We’re in the thick of a global wake up call. It’s an opportunity for the c-suite to test business continuity – and this is not a drill. IT teams are being called upon to ensure that business continues, even as more workers are sent home. Here are three examples of how our business continuity plans are being put to the test and how IT teams are stepping up their game.

Remote Employee Access

Prior to COVID-19, trends showed that an increasing volume of workers were either remote or longing for the opportunity. However, some enterprise organizations conducted business exclusively on-site, so the closest opportunity for remote work rested in the pages of their business continuity planning manuals.
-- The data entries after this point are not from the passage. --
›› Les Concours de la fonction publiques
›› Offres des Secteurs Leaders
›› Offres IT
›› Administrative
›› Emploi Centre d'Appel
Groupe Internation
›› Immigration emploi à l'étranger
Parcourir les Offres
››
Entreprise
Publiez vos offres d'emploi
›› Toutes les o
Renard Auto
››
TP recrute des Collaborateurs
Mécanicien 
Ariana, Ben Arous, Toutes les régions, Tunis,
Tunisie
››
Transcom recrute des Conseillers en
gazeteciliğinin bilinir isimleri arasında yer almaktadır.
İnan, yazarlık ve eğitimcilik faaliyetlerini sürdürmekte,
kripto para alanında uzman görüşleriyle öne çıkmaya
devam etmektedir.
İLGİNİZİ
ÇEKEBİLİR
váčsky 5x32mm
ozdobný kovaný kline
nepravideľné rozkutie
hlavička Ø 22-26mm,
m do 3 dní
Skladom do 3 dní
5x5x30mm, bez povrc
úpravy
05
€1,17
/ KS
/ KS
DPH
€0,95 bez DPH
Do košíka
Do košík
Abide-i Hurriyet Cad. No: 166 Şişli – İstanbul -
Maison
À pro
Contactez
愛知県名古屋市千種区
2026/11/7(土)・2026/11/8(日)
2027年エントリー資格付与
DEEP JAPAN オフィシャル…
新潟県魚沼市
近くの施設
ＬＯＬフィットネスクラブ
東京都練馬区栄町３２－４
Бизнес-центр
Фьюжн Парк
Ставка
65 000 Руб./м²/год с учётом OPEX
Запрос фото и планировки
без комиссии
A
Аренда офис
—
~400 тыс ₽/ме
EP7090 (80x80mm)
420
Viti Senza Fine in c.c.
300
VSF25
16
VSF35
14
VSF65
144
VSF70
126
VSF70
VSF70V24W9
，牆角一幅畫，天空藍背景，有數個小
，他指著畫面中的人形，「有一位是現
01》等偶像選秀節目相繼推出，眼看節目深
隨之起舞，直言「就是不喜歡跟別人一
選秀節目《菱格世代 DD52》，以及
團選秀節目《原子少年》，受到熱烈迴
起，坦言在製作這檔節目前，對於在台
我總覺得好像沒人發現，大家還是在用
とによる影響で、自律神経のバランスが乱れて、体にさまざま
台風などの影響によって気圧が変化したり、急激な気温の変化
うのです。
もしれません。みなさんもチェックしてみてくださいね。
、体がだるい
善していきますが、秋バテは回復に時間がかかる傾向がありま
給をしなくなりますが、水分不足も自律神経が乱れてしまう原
Now those crisis documents are being tested as business leadership is forced to change their standard operating procedures to accommodate work from home.

While some IT teams were forced to scramble to push to a remote environment, others were either already handling some remote teams or fully prepped to make it happen. CIO describes a SaaS company called Avidchange that invested in business continuity planning well before the coronavirus hit Wuhan, China. The company held regular crisis drills that turned to real-life preparedness with the onset of a pandemic.

Remote Team Time Management 

While about 70% of the world’s workforce worked remotely once a week before the coronavirus, going fully remote still presents challenges for business leadership. Managing accountability when your workers are remote is challenging; it requires a different approach to clarify expectations in these situations.

While technology teams can help by providing managers with tools to track time and activities, they must also set standards and rules for where employees should go to access information. There are dozens of technology tools to help teams be more creative, including Slack or Microsoft Teams for instant messaging, Asana and Basecamp for project management, and Zoom or Skype for videoconferencing.

But the hope is that IT practiced using these tools as part of business continuity planning before the virus hit. Learning new tools when workers are also getting used to working remotely compounds the challenges.

Managing a new remote workforce may present some challenges.

Turning Crisis into Opportunity

Business leadership must also respond with ways to improve any organizational flat spots. CIO suggests that now is the time for companies to evaluate the efficiencies of the entire workforce. As your business continuity plan becomes business as usual, organizations can work to develop new leadership skills in frontline managers being put to the test in new remote work situations.

IT and business leaders should also look closely at a variety of technologies to shore up existing business continuity planning while testing the veracity of the tools they currently rely upon. For example:

  • Are you using the right apps to streamline operations?
  • Do employees have all the access they need to both data and apps?
  • Can your internal systems flex with enough bandwidth to support external traffic?
  • What about IT security? Is there more pressure now to make sure employees’ personal devices are secure?

Enterprise organizations must adjust now, as they seek to improve communication while reassessing their IT risk with remote teams. Keeping employees up-to-date, tracking their productivity, and ensuring the security and bandwidth of our IT infrastructures are always important. Today, however, they are also three ways our business continuity plans are being tested during an unprecedented global pandemic.